MX67 on 18.211 connecting to 2x fully patched 2016 DCs with self-signed certificates

Not sure when this happened, but noticed that I am getting a WMI error in the dashboard when connecting to either AD server in Security & SD-WAN - Active Directory. This worked from the beginning when the MX was installed.

Tried a new account, know the password is right, always

Have the same setup at a few other customers and they are working fine. Not sure what is different.

Security logs on the DCs show the password is not right, but I know it is.

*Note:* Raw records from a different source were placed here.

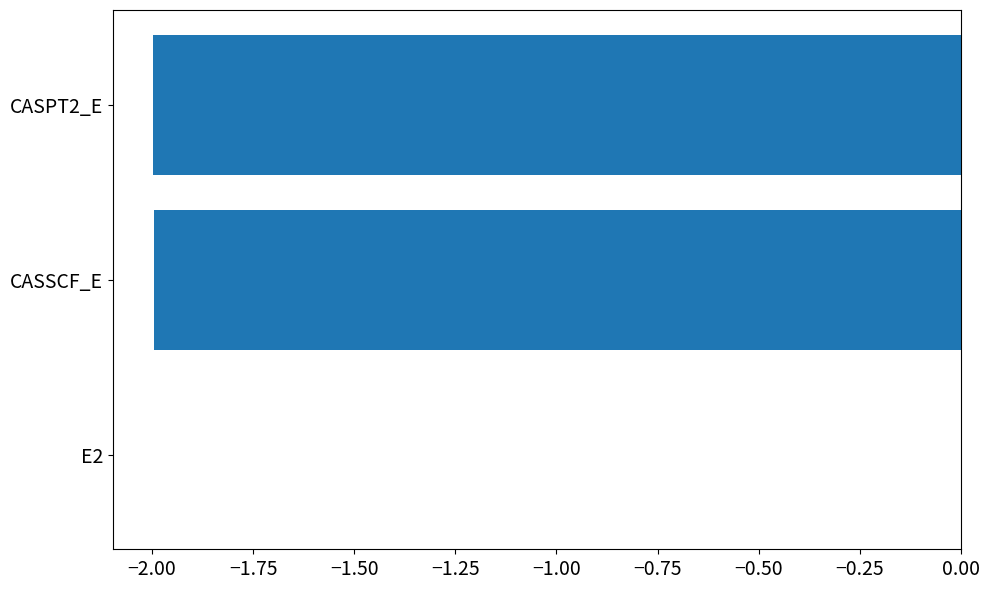

What is the approximate value at CASSCF_E?

-2.0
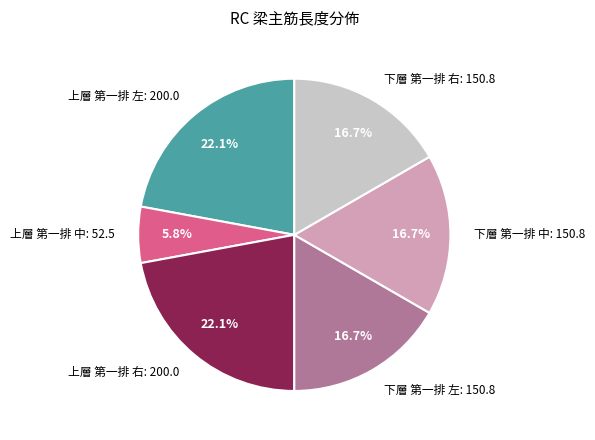

To the nearest percent, what portion does 下層 第一排 右 represent?

17%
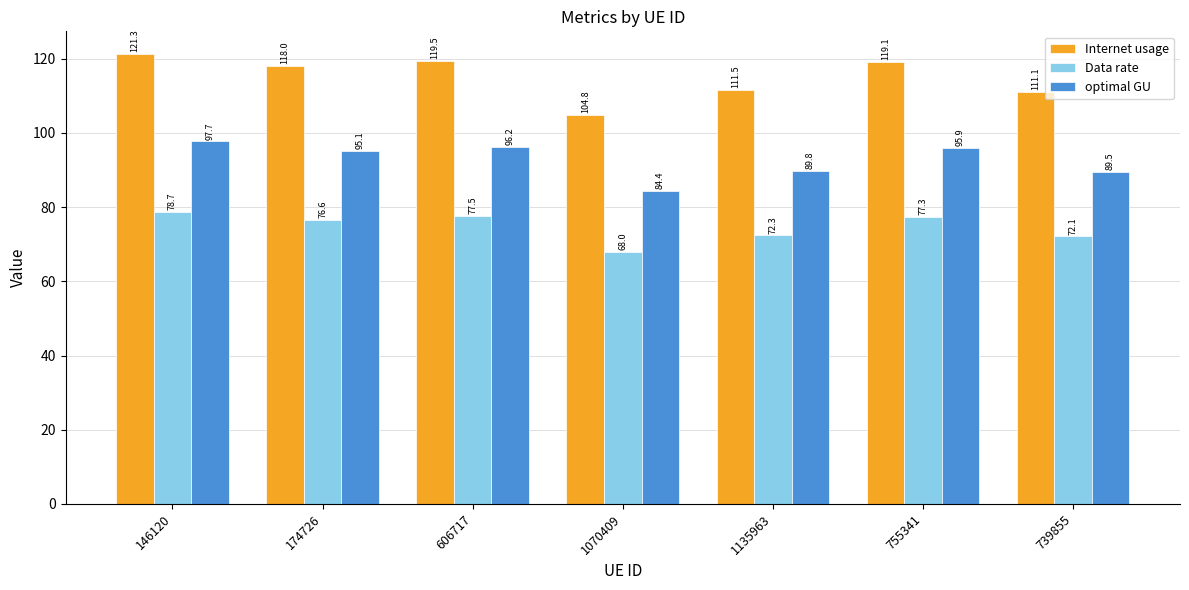

True or false: Data rate has a value of 46.7 at 1135963.

False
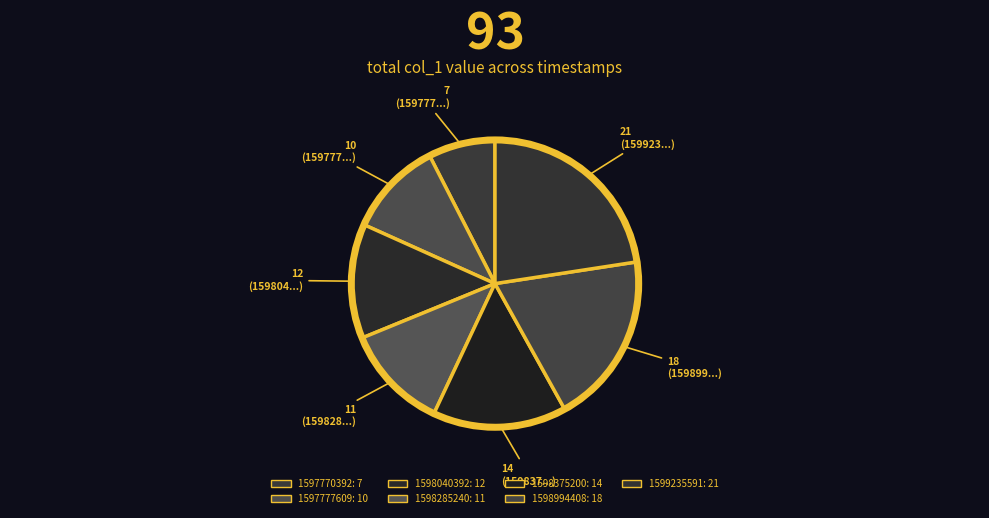

Which has a higher value, 1598285240 or 1598994408?

1598994408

Tried changing the short domain to just domain from domain.local, changed the user to user, domain\user, user@domain.local.

Seeing this on the DCs:

An account failed to log on.

Subject:
Security ID: NULL SID
Account Name: -
Account Domain: -
Logon ID: 0x0

Logon Type: 3

Account For Which Logon Failed:
Security ID: NULL SID
Account Name: svc.merakildap
Account Domain: WORKGROUP

Failure Information:
Failure Reason: Unknown user name or bad password.
Status: 0xC000006D
Sub Status: 0xC000006A

Process Information:
Caller Process ID: 0x0
Caller Process Name: -

Network Information:
Workstation Name: MAC17C8D12801
Source Network Address: 192.168.0.1
Source Port: 46424

Detailed Authentication Information:
Logon Process: NtLmSsp
Authentication Package: NTLM
Transited Services: -
Package Name (NTLM only): -
Key Length: 0

 Could it be because of NTLM as the package?